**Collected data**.

━━━━━━━━

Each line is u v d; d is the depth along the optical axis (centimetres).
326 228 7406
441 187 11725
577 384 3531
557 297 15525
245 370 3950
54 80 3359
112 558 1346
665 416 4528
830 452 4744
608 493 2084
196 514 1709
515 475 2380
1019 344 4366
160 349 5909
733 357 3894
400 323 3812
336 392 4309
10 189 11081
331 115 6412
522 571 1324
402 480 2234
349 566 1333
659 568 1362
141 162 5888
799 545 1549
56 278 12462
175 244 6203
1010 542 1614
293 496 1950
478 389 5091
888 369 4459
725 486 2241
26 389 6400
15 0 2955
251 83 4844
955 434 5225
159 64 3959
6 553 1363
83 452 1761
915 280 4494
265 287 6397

━━━━━━━━

Type out the entries exactly as they appear above.

Each line is u v d; d is the depth along the optical axis (centimetres).
326 228 7406
441 187 11725
577 384 3531
557 297 15525
245 370 3950
54 80 3359
112 558 1346
665 416 4528
830 452 4744
608 493 2084
196 514 1709
515 475 2380
1019 344 4366
160 349 5909
733 357 3894
400 323 3812
336 392 4309
10 189 11081
331 115 6412
522 571 1324
402 480 2234
349 566 1333
659 568 1362
141 162 5888
799 545 1549
56 278 12462
175 244 6203
1010 542 1614
293 496 1950
478 389 5091
888 369 4459
725 486 2241
26 389 6400
15 0 2955
251 83 4844
955 434 5225
159 64 3959
6 553 1363
83 452 1761
915 280 4494
265 287 6397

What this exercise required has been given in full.